Strange behavior in Python Pandas read_csv .to

I have a dataset with data formatted like this:

Name,Code
Mozambique,MZ
Myanmar,MM
Namibia,NA
Nauru,NR
Nepal,NP
Netherlands,NL

I'm loading this data into a database by first converting the CSV file to a dictionary.

I use the following command to perform the conversion:

dict_from_csv = pd.read_csv('test.csv', header=0, index_col=0, squeeze=True).to_dict()

When I do this the value for item with key Namibia is evaluated as nan

I created a small test harness to validate this

import pandas as pd

dict_from_csv = pd.read_csv('test.csv', header=0, index_col=0, squeeze=True).to_dict()

print(dict_from_csv)

The results of running this is:

{'Mozambique': 'MZ', 'Myanmar': 'MM', 'Namibia': nan, 'Nauru': 'NR', 'Nepal': 'NP', 'Netherlands': 'NL'}

Since I'm inserting this information into a database table with a NOT NULL constraint this obviously doesn't work.

I've tried wrapping the the NA in the data file in double quotes and end up with the same results.

If I wrap the NA in the data file in single quotes, it does convert to a string correctly but is stored in the dictionary with the enclosing single quotes.

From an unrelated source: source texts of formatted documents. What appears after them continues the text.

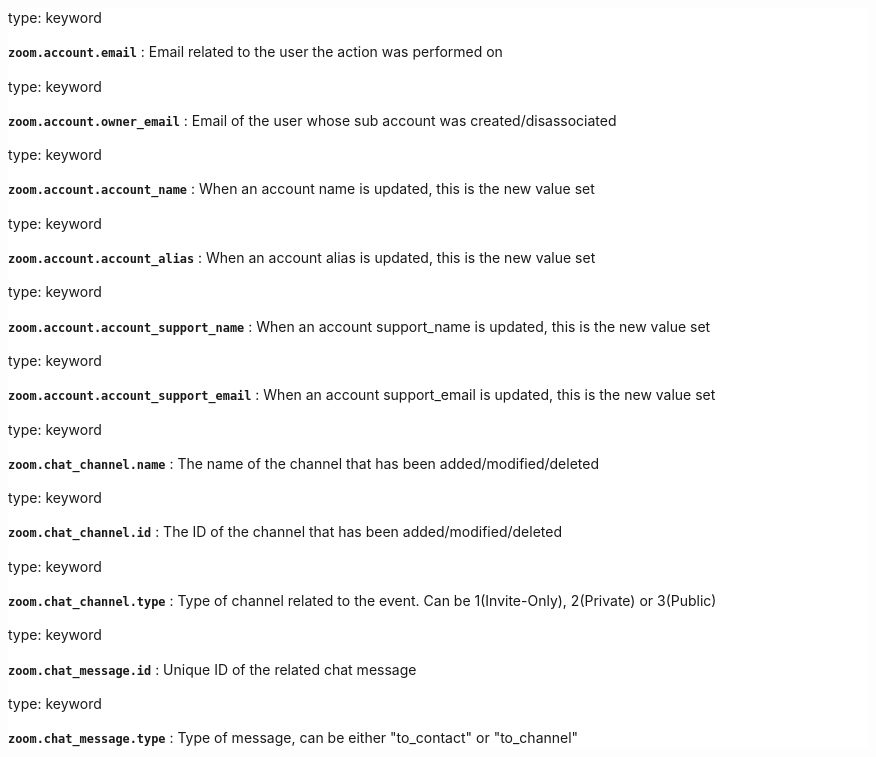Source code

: type: keyword


**`zoom.account.email`**
:   Email related to the user the action was performed on

type: keyword


**`zoom.account.owner_email`**
:   Email of the user whose sub account was created/disassociated

type: keyword


**`zoom.account.account_name`**
:   When an account name is updated, this is the new value set

type: keyword


**`zoom.account.account_alias`**
:   When an account alias is updated, this is the new value set

type: keyword


**`zoom.account.account_support_name`**
:   When an account support_name is updated, this is the new value set

type: keyword


**`zoom.account.account_support_email`**
:   When an account support_email is updated, this is the new value set

type: keyword


**`zoom.chat_channel.name`**
:   The name of the channel that has been added/modified/deleted

type: keyword


**`zoom.chat_channel.id`**
:   The ID of the channel that has been added/modified/deleted

type: keyword


**`zoom.chat_channel.type`**
:   Type of channel related to the event. Can be 1(Invite-Only), 2(Private) or 3(Public)

type: keyword


**`zoom.chat_message.id`**
:   Unique ID of the related chat message

type: keyword


**`zoom.chat_message.type`**
:   Type of message, can be either "to_contact" or "to_channel"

CodePudding user response：

pandas.read_csv has a parameter keep_default_na. Setting this to False solves the problem.

The corrected line is:

dict_from_csv = pd.read_csv(
    'test.csv', header=0, index_col=0, squeeze=True, keep_default_na=False
).to_dict()

CodePudding user response：

please upload your dataset(test.csv)